_Brief_.
Which lines below contain the word "TRIANGLE"? Copy each of them.

_Dataset_.
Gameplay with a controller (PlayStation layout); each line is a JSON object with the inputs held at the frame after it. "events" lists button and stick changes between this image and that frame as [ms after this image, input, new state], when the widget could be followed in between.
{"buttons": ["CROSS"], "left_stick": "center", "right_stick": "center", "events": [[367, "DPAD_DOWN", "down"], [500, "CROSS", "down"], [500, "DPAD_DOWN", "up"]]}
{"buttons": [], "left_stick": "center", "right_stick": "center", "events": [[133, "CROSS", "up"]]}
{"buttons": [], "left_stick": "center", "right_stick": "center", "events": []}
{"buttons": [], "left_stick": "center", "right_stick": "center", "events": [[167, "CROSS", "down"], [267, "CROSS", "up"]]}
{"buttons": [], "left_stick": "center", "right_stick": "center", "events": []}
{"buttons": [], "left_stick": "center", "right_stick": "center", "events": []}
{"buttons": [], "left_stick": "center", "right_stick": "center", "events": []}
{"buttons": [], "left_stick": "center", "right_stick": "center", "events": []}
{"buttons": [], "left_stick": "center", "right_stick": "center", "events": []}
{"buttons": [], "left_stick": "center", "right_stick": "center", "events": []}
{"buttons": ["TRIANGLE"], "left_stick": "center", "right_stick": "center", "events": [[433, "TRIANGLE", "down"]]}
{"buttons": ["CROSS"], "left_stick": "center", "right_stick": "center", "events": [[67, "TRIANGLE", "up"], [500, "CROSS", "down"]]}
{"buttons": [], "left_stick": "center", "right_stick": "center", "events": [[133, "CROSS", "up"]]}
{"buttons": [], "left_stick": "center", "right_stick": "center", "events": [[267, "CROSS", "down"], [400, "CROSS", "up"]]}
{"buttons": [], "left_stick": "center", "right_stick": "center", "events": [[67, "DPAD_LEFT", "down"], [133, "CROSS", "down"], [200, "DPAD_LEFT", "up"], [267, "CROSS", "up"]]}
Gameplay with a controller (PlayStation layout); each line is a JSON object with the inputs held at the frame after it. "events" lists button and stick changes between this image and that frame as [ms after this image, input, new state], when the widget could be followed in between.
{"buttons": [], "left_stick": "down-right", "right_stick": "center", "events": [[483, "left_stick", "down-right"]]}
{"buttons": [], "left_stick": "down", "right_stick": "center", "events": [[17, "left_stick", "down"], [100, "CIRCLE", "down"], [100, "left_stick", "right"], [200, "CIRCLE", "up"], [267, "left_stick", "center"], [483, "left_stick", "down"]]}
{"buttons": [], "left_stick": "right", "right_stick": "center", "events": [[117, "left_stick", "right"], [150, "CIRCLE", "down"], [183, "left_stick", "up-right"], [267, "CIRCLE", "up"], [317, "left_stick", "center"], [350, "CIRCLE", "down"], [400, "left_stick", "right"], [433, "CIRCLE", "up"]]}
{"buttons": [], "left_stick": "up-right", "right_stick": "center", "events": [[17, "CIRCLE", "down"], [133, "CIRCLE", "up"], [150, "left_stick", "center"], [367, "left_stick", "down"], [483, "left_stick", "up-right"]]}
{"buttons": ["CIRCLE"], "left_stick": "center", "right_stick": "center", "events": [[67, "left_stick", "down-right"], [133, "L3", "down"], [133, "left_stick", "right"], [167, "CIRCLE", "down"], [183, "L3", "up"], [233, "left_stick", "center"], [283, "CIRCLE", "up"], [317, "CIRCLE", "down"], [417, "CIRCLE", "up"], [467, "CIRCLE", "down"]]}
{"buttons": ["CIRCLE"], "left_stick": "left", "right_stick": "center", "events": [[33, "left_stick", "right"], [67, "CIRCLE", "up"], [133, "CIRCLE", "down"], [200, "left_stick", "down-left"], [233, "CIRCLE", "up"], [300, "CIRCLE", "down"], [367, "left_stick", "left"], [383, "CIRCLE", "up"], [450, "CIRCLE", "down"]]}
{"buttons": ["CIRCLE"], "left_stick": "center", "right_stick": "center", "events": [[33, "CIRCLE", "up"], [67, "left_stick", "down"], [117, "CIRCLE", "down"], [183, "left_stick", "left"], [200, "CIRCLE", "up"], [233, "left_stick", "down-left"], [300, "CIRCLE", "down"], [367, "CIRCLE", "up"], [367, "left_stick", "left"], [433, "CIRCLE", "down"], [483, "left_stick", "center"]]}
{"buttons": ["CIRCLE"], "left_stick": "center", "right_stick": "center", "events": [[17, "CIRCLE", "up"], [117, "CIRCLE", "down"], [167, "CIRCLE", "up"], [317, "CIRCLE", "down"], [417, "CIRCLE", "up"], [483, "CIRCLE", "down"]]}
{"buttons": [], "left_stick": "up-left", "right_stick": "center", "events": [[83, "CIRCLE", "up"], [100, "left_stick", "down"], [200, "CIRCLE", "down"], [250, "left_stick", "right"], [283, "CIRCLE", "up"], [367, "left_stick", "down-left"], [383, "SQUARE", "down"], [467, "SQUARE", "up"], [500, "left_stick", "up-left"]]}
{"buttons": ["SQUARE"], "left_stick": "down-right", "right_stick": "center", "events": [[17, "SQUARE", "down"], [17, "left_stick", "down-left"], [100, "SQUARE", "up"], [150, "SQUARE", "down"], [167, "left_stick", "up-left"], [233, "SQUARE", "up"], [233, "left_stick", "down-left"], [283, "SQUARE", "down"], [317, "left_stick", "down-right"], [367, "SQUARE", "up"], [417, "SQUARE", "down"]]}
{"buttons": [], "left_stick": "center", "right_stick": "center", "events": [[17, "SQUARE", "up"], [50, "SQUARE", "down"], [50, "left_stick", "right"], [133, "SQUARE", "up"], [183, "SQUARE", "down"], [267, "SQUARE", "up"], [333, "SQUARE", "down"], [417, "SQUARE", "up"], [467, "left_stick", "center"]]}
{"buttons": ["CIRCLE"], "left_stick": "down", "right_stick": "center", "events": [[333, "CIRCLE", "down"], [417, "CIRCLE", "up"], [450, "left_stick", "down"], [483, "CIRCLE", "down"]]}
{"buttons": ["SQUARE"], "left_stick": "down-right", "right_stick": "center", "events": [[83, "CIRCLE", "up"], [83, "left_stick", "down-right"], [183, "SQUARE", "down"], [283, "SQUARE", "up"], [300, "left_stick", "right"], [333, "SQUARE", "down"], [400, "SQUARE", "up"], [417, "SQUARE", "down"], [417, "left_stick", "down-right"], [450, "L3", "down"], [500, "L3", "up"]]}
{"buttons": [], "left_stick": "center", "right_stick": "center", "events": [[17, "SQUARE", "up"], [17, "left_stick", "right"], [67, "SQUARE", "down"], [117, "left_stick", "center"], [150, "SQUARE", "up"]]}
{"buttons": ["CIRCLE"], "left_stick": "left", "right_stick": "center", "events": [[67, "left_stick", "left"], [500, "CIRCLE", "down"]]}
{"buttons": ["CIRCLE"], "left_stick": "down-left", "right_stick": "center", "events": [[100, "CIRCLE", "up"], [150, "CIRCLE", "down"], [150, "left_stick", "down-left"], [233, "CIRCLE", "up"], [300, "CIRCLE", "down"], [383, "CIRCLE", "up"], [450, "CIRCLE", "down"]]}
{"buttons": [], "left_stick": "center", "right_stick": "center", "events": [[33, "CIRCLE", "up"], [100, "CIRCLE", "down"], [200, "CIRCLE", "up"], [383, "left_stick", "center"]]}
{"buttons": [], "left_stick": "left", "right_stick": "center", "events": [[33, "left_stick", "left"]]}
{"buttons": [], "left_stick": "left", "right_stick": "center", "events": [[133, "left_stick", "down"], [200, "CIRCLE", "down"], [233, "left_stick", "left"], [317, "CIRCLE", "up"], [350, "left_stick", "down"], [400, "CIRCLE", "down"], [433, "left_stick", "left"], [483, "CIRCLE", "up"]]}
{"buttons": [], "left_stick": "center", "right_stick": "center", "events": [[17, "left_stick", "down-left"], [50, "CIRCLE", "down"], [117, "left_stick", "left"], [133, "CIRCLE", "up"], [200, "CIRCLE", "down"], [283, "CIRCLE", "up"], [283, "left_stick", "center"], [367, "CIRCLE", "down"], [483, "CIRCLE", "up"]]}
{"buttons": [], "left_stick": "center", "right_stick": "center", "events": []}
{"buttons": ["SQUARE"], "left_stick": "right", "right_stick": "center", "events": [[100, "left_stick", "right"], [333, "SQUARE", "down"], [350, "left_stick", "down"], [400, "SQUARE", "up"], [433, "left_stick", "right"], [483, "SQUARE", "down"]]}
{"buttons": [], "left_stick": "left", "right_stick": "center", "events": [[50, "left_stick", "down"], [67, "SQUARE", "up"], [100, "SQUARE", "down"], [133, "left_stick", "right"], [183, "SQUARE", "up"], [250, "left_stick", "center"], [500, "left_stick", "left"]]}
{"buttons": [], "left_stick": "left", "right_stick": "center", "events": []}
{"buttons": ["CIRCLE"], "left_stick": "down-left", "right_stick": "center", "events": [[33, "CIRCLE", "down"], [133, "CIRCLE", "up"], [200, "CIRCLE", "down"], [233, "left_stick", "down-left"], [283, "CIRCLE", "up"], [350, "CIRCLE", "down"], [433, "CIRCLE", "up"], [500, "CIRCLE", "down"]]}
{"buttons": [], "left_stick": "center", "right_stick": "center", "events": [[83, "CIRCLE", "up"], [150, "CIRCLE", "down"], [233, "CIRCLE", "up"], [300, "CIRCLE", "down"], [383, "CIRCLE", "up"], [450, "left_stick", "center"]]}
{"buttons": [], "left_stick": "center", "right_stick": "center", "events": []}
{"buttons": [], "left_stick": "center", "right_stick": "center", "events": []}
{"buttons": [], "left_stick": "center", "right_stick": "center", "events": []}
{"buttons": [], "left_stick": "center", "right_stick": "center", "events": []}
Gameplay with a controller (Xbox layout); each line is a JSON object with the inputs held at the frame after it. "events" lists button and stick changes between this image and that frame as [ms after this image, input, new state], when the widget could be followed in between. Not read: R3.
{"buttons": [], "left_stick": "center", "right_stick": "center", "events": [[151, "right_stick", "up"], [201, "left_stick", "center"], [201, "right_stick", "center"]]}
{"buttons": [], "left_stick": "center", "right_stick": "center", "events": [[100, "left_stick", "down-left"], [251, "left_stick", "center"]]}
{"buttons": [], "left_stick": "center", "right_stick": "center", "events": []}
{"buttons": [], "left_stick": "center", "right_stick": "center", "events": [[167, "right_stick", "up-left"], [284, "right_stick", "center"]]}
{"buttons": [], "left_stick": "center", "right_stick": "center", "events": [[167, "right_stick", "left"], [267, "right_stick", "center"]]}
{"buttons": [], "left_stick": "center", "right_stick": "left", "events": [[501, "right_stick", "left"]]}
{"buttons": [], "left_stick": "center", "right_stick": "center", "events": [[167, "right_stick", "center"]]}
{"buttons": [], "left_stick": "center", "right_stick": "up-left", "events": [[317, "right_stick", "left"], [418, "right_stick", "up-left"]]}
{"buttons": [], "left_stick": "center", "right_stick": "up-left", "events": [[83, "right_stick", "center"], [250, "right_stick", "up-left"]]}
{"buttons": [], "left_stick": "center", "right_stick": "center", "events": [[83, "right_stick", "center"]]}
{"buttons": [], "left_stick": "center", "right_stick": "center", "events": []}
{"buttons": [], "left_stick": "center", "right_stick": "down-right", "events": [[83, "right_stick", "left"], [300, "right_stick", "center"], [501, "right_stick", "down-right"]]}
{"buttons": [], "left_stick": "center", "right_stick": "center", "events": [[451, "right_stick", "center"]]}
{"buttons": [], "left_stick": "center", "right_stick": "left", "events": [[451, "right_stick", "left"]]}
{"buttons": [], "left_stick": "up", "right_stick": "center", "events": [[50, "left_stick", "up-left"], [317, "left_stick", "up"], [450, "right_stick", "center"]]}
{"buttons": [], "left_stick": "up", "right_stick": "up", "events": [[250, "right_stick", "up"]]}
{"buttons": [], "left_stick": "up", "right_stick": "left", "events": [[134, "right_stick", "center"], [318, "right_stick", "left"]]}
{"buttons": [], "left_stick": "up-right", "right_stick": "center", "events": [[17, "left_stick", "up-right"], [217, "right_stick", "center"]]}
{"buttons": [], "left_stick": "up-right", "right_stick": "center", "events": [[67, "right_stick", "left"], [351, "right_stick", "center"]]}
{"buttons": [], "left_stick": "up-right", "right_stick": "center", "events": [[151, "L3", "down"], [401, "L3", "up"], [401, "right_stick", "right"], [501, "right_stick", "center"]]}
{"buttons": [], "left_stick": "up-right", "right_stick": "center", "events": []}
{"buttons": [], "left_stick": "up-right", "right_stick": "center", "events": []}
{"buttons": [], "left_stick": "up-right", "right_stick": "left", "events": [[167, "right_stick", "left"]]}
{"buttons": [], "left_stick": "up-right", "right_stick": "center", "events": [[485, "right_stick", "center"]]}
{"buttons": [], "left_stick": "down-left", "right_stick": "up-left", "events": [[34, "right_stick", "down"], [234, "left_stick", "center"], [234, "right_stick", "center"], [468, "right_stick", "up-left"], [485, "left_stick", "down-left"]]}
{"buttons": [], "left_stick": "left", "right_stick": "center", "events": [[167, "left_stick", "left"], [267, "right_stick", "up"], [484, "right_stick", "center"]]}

_Solved exercise_.
{"buttons": ["TRIANGLE"], "left_stick": "center", "right_stick": "center", "events": [[433, "TRIANGLE", "down"]]}
{"buttons": ["CROSS"], "left_stick": "center", "right_stick": "center", "events": [[67, "TRIANGLE", "up"], [500, "CROSS", "down"]]}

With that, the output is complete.